Kurzgefasst:
Auf den Spuren der Vergangenheit ihrer Familie reist die Archäologin Alexis nach Kreta. Nicht weit entfernt vom Heimatdorf ihrer Mutter entdeckt sie die Insel Spinalonga, bis 1957 Griechenlands Leprakolonie. Endlich erfährt sie, welche Rolle die Insel der Vergessenen über Generationen hinweg im Leben ihrer Familie gespielt hat. Noch ahnt sie nicht, wie stark das Geflecht aus Intrigen, Verrat und enttäuschter Liebe auch ihr eigenes Leben bestimmt.
Das meint Histo-Couch.de: „Bewegende Geschichte um die Lepra im 20. Jahrhundert“
von RITA DELL’AGNESE
Ein kleiner Fleck auf dem Bein zerstört das Glück der Griechin. Denn was die junge Bewohnerin nur wenige Wochen vor ihrer Hochzeit entdeckt, bedeutet Verbannung auf die Insel Spinalonga. Dort befindet sich die Lepra-Kolonie. Anhand ihrer Familiengeschichte, der die Archäologin Alexis nachspürt, wird der Schrecken deutlich, der die älteste bekannte Krankheit der Menschheit noch bis in die 50er Jahre des vergangenen Jahrhunderts begleitet hat. Es wird aber auch deutlich, wie sehr Lebensqualität von der eigenen Einstellung und vom Zusammenhalt der Menschen abhängt.
Unerwartete Tiefe
Zunächst scheint Insel der Vergessenen eine unterhaltsame aber eher seichte Geschichte um die Zweifel einer jungen Engländerin zu werden. Denn Alexis lässt ihren Verlobten kurzerhand in einem Badeort auf Kreta zurück, um einen Abstecher in die Heimat ihrer Mutter zu machen. Die Mutter hat um ihre Herkunft stets ein großes Geheimnis gemacht und Alexis möchte diesem nun auf den Grund gehen. Doch schon nach wenigen Seiten bekommt das Buch unerwarteten Tiefgang. Was Alexis im kleinen Fischerdorf antrifft, macht nicht nur die Protagonistin sondern auch die Leserinnen und Leser betroffen. Denn durch die Erzählung einer Freundin ihrer Mutter erfährt Alexis vom jahrzehntelangen Leid, das ihre Familie einst heimgesucht hat.
Spannend aufgebaut
Der belanglose Einstieg macht schnell einer sich sachte aber mit großer Bandbreite entfaltenden Geschichte Platz. Es ist nicht so sehr das Geheimnis, das darin Raum einnimmt, sondern das Elend der von Lepra Betroffenen. Victoria Hislop gerät dabei aber nicht in die Schiene „weinerliches Mitleid“. Gerade ihre verhaltene Optik stellt die Nähe her, die packt und nicht mehr los lässt. Dabei lässt es die Autorin keineswegs bei der Schilderung bewenden, welches Schicksal die Lepra-Kranken ereilte. Vielmehr baut sie hervorragend eine Geschichte um zerstörerische Liebe, um Intrige und Vernichtung ein. Dies so ausgezeichnet, dass es auf den über 400 Seiten kaum eine Länge gibt.
Interessante Charaktere
In einer gut verständlichen, trotz Übersetzung erstaunlich melodiösen Sprache zeichnet Victoria Hislop interessante Charaktere, die zwar manchmal noch etwas mehr Ecken und Kanten vertragen könnten und deren Handlungen doch immer mal wieder leicht klischeehaft sind – wohl der hauptsächliche Schwachpunkt des an sich starken Romans -, die aber schnell ans Herz wachsen.
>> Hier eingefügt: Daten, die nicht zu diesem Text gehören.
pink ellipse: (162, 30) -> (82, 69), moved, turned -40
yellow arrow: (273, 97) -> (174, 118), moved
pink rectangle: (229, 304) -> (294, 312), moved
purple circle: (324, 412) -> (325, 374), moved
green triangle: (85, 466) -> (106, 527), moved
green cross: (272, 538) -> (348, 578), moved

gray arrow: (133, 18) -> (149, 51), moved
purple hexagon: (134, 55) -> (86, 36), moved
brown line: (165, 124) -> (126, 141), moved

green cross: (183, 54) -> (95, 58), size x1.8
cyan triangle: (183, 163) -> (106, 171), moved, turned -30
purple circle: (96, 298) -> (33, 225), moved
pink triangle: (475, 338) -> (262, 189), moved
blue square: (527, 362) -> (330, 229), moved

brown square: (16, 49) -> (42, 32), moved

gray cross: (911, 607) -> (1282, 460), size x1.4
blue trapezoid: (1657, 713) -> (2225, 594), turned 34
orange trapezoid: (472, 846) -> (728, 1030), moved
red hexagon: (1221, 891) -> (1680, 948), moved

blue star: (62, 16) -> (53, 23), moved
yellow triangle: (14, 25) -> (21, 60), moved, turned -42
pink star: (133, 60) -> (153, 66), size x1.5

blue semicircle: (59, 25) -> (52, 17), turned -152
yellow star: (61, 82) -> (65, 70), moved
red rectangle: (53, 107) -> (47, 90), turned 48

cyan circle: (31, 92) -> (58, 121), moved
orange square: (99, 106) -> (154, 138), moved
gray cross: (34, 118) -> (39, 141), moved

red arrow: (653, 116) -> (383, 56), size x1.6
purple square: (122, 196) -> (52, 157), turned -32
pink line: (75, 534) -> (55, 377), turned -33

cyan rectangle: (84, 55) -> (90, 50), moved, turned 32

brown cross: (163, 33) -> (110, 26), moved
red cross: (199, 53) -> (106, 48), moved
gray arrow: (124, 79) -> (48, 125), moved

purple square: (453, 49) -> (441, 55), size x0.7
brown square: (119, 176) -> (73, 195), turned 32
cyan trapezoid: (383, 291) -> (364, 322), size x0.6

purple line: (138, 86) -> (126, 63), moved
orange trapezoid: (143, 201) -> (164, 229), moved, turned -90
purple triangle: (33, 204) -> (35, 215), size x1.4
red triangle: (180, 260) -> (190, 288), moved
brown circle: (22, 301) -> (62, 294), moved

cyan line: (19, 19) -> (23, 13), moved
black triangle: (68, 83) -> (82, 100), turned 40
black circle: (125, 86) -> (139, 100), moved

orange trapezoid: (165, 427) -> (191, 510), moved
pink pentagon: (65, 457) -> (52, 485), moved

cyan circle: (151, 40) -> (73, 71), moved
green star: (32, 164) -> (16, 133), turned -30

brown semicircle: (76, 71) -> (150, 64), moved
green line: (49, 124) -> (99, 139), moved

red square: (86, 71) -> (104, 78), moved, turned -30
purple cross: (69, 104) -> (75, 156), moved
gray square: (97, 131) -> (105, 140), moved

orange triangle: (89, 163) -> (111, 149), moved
Insel der Vergessenen ist ein sehr schöner, oft stiller Roman, der ein kaum bekanntes Thema behandelt und gerade dadurch auch betroffen macht, weil Lepra noch heute in vielen Ländern vorkommt.
Eine große Hollywood-Produktion hat sich jetzt die Filmrechte gesichert. Das Buch wird in 13 Episoden verfilmt. Gedreht wird an den Original-Schauplätzen auf Kreta.